* Page extract
--- start ---
Tag Archives: Jean Harrington

 Comedy and compassion fuel a fine new mystery series

Murder on Pea Pike, by Jean Harrington. Camel Press. 264 pages. Trade paperback $15.95.

Jean Harrington’s new “Listed and Lethal” mystery series shares some features with her earlier, five-part “Murders by Design” mystery series (recently reprinted by Harlequin). The main similarity is that the protagonist in each series is a professional woman who is teamed up with a law enforcement officer. That is, teamed up romantically and unable to avoid being involved in his investigations.  

While the earlier character, Deva Dunne, lived and worked the interior design trade in upscale Naples, Florida, Honey Ingersoll is a real estate agent in rural, small town Arkansas. Differences in education and social class also distinguish the two protagonists.

As she pursues a real estate deal on the outskirts of Eureka Falls, chances upon the corpse of an attractive, flashy young woman whom she had seen at Ridley’s Real Estate just recently. Though Tallulah Bixby is dressed to kill, someone got to her first.

Soon after, the owner of property in the same neighborhood as Honey’s corpse discovery is also found murdered. You guessed it – discovered by Honey. Hmm. She might be a suspect, except for the fact that she is the narrator. Speaking of discoveries, Honey finds a couple of uncut diamonds near the crime scene.
--- end ---
* Given information
--- start ---
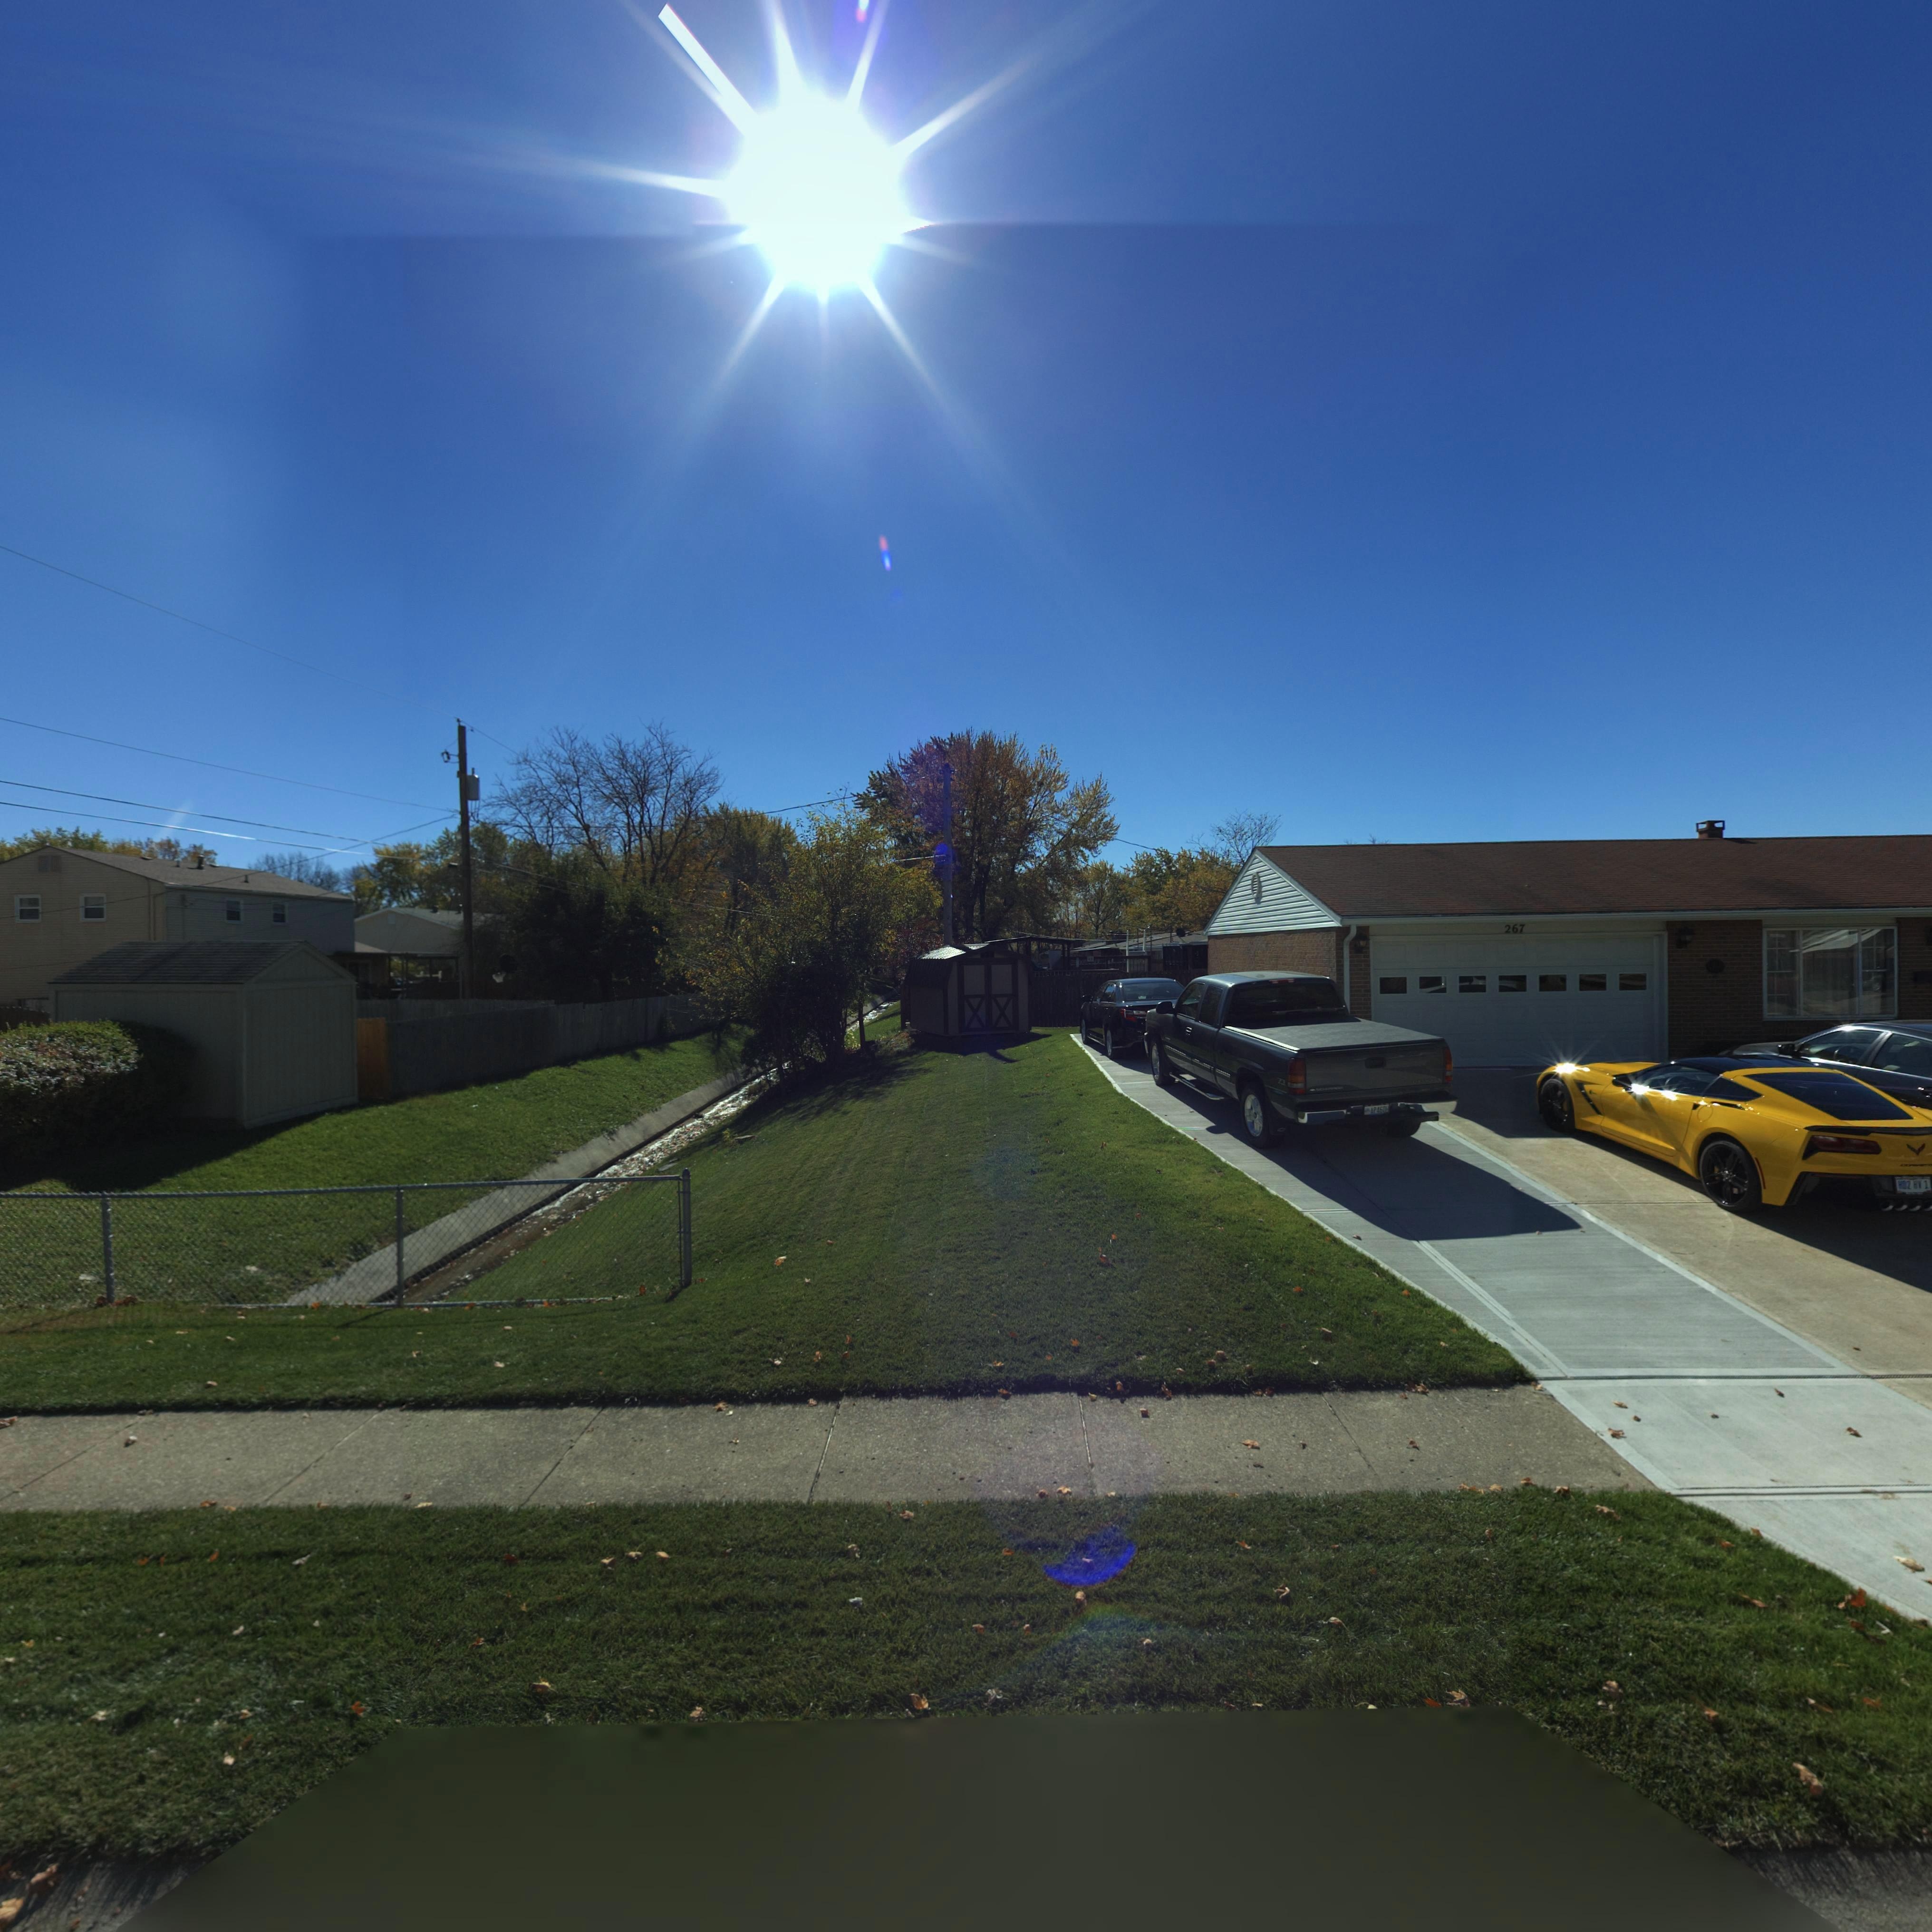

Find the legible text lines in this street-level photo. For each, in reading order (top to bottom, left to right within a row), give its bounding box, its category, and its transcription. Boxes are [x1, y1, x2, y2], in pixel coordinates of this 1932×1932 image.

[1503, 923, 1526, 934] StreetNumber: 267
--- end ---
* Tasks to carry out
1 – In the review of Murder on Pea Pike:
(a) What is the price of the trade paperback?
(b) In what trade and in what city did Deva Dunne work?
(c) What does Honey find near the crime scene?
2 – Could you write what comes next in the review of Murder on Pea Pike, starting after its last sentence?

* Answers per task
1 –
(a) $15.95
(b) The interior design trade, in Naples, Florida
(c) A couple of uncut diamonds

2 –
The novel’s two main centers of interest are the murders and Honey’s love life. With respect to the murders, there seems to be an orchestrated buying-up of properties in the area surrounding the murders, suggesting the need to keep the purchases secret. Or maybe it’s the rumors concerning the diamonds lying about. Murder is one way of shutting someone up. When readers find out that a major casino project is being planned, they may surmise that some in the town are against it.

Honey’s love life? Up until now, a series of poor choices. But what’s an attention-needy, somewhat insecure girl to do? These days, Honey is idealizing her attractive boss, Sam Ridley, who is among those showing an interest in those rundown properties. Can he possibly be on Honey’s suspect list? She has imagined getting a dazzling kiss from him for a long time. Honey has been an invaluable employee, but he has plenty of cause to worry about her recent strange behavior. . . .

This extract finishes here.